Japon yönetim felsefesi ve Kaizen metodu (1)

“Sürekli gelişme” adıyla Batı dillerine çevrilmiş olan Kaizen, Japoncada “Kai” (değişim), “Zen” (daha iyi) kelimelerinin birleştirilmesiyle oluşturulmuş yeni bir kelime.

Masaaki Imai, “Kaizen: The Key to Japan’s Competitive Success in 1986” adlı eseriyle okuyuculara artık dünyaca tanınan bir çalışma felsefesi sunmuştu.

Bu felsefe, uzun vadeli rekabetçi bir strateji önermekteyse de kapitalist rekabetten fazlasını içermekteydi. Buna göre:

İyi süreçler iyi sonuçları doğurur.Problemlerin çalışanların katılımıyla doğrudan tespitini,Problemin köküne inmeyi,Takım/ekip çalışmasını,Büyük başarıları, zaman içindebiriken küçük olumlu değişimlerin sağlayabileceği gibi radikal olmayan ve kanaatkâr bir felsefe üzerine kurulmuştur.

Kaizen Yönetim Felsefesinin üzerine kurulduğu dört basamak/sütun hakkında sizlere özet bilgileri paylaşayım:

Birinci adım planlamadır. Ekipler ölçümlere dayalı fizibilite çalışmaları ile analiz yöntemlerini uygular. Problemler tespit edilerek ıslah çalışması yapılır.

İkinci adım tatbik/uygulamadır. Uygulama, daha önceden oluşturulmuş stratejik plana sapmaksızın uyarak onu uygulamak anlamına geliyor.

Üçüncü adım denetim aşamasıdır. Uygulamaların sonuçları raporlanır ve sapmalar tespit edilir. Plandan umulmadık sapmalar olmuşsa baştaki plan revize edilir. Tabii ki bu kontrol aşaması sadece planın kontrolü değil, çalışanların iş verimi ve takibinin de kontrolüdür.

Son aşaması ise tedbir almadır. Yapılan ıslah ve iyileştirilmelerin sürekliliği için tedbirler alınmalı, hizmet içi eğitim ve bilgilendirme tam olarak yapılmalıdır.

▸ **Veri kesiti**:

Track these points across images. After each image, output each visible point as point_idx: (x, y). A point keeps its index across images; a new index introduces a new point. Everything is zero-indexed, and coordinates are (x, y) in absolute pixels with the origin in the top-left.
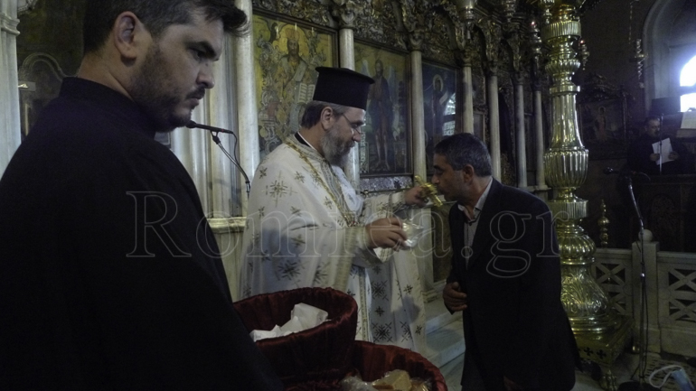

▸ **Alıştırmada istenenler**:
• 1. Kaizen yazısında “Üçüncü adım denetim aşamasıdır” diye başlayan paragrafı, ana bilgilerini koruyarak daha kısa hâle getirin.
• 2. Kaizen yazısında “Kaizen Yönetim Felsefesinin” sözlerinden başlayıp “tam olarak yapılmalıdır.” sözlerine kadar, bu sözler de dahil olmak üzere, olan kısmı hiç değiştirmeden yazın.

▸ **Sırayla sonuçlar**:
• 1. Üçüncü adım denetimdir: Uygulama sonuçları raporlanır, sapmalar belirlenir. Beklenmedik sapma varsa baştaki plan yeniden düzenlenir. Bu aşamada yalnızca plan değil, çalışanların iş verimi ve takibi de kontrol edilir.

• 2.
Kaizen Yönetim Felsefesinin üzerine kurulduğu dört basamak/sütun hakkında sizlere özet bilgileri paylaşayım:

Birinci adım planlamadır. Ekipler ölçümlere dayalı fizibilite çalışmaları ile analiz yöntemlerini uygular. Problemler tespit edilerek ıslah çalışması yapılır.

İkinci adım tatbik/uygulamadır. Uygulama, daha önceden oluşturulmuş stratejik plana sapmaksızın uyarak onu uygulamak anlamına geliyor.

Üçüncü adım denetim aşamasıdır. Uygulamaların sonuçları raporlanır ve sapmalar tespit edilir. Plandan umulmadık sapmalar olmuşsa baştaki plan revize edilir. Tabii ki bu kontrol aşaması sadece planın kontrolü değil, çalışanların iş verimi ve takibinin de kontrolüdür.

Son aşaması ise tedbir almadır. Yapılan ıslah ve iyileştirilmelerin sürekliliği için tedbirler alınmalı, hizmet içi eğitim ve bilgilendirme tam olarak yapılmalıdır.